Numerous footprints from humans, as well as a few from animals, have been found at Le Rozel, Normandy in France since the 1960s, but their age was unknown, leaving open the question as to whether they were from Neanderthals, or more recent modern humans. Since 2012 a large group of footprints has been uncovered, and earlier this year they were dated as being at least 70,000 years old, a time at which we have no evidence for any people other than Neanderthals living in Europe, particularly so far north. Moreover, the width of the prints, relative to length, are consistent with Neanderthals' robust anatomy.
The prints were mostly made on the muddy flats lying between what is now a creek and the beach, and were covered and protected by aeolian sand before they could be destroyed. Five subunits have been identified, believed to have been laid down at different times.

Since these must have belonged to Neanderthals, Jérémy Duveau a PhD student at Muséum national d'Histoire naturelle, Paris argues they can tell us a lot about the tribe who made them.
Footprints are not as obviously revealing as other fossils such as bones. However, they often provide information we would obtain no other way, for example about how extinct animals interacted. Neanderthals were so closely related to us some anthropologists argue they were a subspecies of Homo Sapiens – part of us rather than merely our nearest relatives. Consequently, we tend to assume their social relationships were like those of modern hunter-gatherers, but this is only a guess. Our living relatives, chimpanzees, bonobos, and gorillas have different social structures not only from us, but each other, proving many options exist.
Not all the prints have been well preserved, but in Proceedings of the National Academy of Sciences, Duveau describes the 104 that were. At least 90 percent of these were made by children or adolescents.
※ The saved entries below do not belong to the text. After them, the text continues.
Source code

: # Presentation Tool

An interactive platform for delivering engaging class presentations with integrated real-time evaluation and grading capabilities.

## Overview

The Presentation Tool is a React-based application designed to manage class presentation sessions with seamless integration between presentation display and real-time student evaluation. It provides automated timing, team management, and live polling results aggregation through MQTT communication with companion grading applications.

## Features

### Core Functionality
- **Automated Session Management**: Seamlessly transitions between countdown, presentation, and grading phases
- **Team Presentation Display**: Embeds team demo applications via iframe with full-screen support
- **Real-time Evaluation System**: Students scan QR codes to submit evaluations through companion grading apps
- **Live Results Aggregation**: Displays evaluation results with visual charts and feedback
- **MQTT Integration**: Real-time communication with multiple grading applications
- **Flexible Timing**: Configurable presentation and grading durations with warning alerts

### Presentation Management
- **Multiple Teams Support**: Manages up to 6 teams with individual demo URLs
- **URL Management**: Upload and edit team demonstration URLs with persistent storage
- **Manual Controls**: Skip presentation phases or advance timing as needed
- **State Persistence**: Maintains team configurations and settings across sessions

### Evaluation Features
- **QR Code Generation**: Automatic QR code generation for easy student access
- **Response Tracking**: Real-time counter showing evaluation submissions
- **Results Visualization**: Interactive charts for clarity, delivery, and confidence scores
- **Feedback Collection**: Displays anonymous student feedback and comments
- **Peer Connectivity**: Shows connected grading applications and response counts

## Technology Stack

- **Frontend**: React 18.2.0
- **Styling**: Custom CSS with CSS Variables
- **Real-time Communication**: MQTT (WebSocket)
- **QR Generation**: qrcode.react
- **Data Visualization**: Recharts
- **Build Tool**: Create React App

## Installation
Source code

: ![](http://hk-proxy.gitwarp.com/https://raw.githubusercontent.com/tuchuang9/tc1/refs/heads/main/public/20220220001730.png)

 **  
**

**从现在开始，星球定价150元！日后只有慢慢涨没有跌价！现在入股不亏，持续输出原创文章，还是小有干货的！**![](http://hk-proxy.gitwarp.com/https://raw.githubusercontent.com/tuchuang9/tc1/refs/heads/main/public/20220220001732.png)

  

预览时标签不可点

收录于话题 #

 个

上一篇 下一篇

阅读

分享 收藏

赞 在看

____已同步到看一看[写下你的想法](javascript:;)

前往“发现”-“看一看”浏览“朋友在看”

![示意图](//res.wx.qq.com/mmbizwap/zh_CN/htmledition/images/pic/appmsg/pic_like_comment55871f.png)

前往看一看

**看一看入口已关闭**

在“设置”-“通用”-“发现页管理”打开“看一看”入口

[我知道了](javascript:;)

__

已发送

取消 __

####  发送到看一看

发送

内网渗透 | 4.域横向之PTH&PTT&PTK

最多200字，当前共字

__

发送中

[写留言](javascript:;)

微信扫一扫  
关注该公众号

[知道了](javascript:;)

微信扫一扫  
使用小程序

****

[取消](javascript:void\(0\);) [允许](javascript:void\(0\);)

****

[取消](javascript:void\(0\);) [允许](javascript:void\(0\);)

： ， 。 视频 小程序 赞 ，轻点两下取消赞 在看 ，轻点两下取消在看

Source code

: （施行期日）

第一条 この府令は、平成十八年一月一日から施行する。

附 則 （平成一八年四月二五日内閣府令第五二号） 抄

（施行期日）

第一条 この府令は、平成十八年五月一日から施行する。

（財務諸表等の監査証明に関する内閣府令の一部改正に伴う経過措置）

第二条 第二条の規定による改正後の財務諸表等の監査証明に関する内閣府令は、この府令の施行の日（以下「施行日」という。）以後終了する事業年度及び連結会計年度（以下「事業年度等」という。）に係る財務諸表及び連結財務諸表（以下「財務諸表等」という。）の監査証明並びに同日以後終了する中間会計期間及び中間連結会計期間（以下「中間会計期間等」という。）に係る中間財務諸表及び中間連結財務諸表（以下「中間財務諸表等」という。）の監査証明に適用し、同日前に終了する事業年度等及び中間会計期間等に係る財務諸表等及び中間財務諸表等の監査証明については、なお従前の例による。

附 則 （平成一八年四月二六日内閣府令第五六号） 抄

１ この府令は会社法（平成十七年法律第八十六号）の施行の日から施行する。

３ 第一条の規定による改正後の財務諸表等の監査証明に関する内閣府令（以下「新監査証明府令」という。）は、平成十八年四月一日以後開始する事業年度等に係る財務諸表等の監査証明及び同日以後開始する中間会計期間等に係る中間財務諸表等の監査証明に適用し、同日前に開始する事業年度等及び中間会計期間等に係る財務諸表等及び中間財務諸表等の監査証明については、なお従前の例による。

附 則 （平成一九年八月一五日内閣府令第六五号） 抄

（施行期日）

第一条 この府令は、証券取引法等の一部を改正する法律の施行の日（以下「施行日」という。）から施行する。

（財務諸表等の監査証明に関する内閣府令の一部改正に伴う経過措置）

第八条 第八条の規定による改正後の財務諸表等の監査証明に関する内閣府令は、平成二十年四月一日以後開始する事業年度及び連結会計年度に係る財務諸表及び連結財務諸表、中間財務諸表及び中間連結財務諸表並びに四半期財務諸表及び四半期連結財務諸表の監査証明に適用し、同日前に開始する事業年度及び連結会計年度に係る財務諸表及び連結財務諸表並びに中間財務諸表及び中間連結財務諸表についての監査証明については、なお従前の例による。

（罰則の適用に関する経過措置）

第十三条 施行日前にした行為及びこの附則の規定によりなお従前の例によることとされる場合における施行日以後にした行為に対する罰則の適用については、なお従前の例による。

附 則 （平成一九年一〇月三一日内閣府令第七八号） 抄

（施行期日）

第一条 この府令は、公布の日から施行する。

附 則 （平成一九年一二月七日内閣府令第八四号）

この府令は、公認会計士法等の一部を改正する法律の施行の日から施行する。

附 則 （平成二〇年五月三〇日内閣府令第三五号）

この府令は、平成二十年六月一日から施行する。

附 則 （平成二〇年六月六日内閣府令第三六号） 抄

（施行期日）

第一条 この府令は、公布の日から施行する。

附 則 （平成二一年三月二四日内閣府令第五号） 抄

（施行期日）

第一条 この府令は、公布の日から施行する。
Since footprints from lighter individuals are less likely to be be preserved, this suggests a grouping of just a few adults and many young people.
The paper estimates the group who made the prints consisted of just 10-13 individuals, most not fully grown. A single site can't determine if this was the norm for Neanderthals. It would certainly be unusual for a group of modern human hunter-gatherers to consist of so few adults caring for so many young, however, raising the possibility Neanderthal families were not so similar to our own.